» **Stored records**:
----------
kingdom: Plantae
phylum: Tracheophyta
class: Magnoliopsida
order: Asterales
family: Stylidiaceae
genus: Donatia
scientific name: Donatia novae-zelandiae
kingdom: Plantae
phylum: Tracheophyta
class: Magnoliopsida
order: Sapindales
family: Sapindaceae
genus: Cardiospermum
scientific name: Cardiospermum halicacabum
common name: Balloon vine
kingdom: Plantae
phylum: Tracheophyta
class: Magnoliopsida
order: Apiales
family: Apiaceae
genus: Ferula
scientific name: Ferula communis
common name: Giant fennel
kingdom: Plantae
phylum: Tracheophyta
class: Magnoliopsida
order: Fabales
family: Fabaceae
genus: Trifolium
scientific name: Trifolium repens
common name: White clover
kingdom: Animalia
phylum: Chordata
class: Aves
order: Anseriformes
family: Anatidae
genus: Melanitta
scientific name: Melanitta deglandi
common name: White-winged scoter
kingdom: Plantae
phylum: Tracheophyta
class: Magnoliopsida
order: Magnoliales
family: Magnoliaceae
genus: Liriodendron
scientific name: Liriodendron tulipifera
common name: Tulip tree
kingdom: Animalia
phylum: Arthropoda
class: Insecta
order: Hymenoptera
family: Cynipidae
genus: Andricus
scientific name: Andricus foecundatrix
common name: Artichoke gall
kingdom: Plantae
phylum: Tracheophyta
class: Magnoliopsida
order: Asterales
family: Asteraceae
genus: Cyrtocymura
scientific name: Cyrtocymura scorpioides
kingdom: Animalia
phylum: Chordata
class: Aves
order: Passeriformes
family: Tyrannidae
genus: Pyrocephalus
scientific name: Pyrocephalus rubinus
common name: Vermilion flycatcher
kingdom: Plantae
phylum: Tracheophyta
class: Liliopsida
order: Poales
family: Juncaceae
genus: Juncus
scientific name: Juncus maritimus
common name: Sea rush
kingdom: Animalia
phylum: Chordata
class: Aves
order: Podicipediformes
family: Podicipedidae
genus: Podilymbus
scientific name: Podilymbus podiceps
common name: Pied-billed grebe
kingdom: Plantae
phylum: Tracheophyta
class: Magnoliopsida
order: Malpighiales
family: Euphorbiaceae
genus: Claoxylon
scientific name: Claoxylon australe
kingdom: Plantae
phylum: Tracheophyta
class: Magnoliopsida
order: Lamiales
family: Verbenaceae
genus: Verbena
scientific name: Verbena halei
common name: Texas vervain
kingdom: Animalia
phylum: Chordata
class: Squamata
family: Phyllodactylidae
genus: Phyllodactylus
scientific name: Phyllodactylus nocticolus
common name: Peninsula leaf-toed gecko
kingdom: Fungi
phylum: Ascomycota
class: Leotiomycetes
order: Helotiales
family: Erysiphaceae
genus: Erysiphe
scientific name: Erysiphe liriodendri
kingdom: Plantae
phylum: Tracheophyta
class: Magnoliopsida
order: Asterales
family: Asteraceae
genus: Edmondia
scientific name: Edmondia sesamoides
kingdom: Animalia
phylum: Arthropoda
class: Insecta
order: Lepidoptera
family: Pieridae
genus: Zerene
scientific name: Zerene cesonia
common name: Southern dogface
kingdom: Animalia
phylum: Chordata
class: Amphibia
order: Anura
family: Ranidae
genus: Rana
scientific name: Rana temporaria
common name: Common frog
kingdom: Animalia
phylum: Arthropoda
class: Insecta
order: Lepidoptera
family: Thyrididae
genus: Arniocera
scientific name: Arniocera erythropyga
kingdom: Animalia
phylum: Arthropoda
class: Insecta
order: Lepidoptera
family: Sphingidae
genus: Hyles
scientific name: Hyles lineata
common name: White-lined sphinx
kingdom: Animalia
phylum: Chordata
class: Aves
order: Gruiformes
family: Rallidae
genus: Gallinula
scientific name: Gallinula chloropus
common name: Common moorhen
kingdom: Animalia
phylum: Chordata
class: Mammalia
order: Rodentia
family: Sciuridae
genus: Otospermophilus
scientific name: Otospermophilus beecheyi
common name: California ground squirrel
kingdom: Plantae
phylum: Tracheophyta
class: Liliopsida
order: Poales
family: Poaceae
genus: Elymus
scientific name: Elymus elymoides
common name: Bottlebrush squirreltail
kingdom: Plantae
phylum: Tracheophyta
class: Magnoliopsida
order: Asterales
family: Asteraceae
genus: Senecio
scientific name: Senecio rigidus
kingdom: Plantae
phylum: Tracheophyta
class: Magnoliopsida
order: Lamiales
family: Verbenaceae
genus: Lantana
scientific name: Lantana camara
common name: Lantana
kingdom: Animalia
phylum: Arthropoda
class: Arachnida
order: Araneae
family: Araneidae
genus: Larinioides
----------
» **Work required**:
Copy the lines of the listing above verbatim, beginning at the line that contains "common name: Sea rush" and ending after the line that contains "family: Sciuridae", with both of those lines included.

» **Solved exercise**:
common name: Sea rush
kingdom: Animalia
phylum: Chordata
class: Aves
order: Podicipediformes
family: Podicipedidae
genus: Podilymbus
scientific name: Podilymbus podiceps
common name: Pied-billed grebe
kingdom: Plantae
phylum: Tracheophyta
class: Magnoliopsida
order: Malpighiales
family: Euphorbiaceae
genus: Claoxylon
scientific name: Claoxylon australe
kingdom: Plantae
phylum: Tracheophyta
class: Magnoliopsida
order: Lamiales
family: Verbenaceae
genus: Verbena
scientific name: Verbena halei
common name: Texas vervain
kingdom: Animalia
phylum: Chordata
class: Squamata
family: Phyllodactylidae
genus: Phyllodactylus
scientific name: Phyllodactylus nocticolus
common name: Peninsula leaf-toed gecko
kingdom: Fungi
phylum: Ascomycota
class: Leotiomycetes
order: Helotiales
family: Erysiphaceae
genus: Erysiphe
scientific name: Erysiphe liriodendri
kingdom: Plantae
phylum: Tracheophyta
class: Magnoliopsida
order: Asterales
family: Asteraceae
genus: Edmondia
scientific name: Edmondia sesamoides
kingdom: Animalia
phylum: Arthropoda
class: Insecta
order: Lepidoptera
family: Pieridae
genus: Zerene
scientific name: Zerene cesonia
common name: Southern dogface
kingdom: Animalia
phylum: Chordata
class: Amphibia
order: Anura
family: Ranidae
genus: Rana
scientific name: Rana temporaria
common name: Common frog
kingdom: Animalia
phylum: Arthropoda
class: Insecta
order: Lepidoptera
family: Thyrididae
genus: Arniocera
scientific name: Arniocera erythropyga
kingdom: Animalia
phylum: Arthropoda
class: Insecta
order: Lepidoptera
family: Sphingidae
genus: Hyles
scientific name: Hyles lineata
common name: White-lined sphinx
kingdom: Animalia
phylum: Chordata
class: Aves
order: Gruiformes
family: Rallidae
genus: Gallinula
scientific name: Gallinula chloropus
common name: Common moorhen
kingdom: Animalia
phylum: Chordata
class: Mammalia
order: Rodentia
family: Sciuridae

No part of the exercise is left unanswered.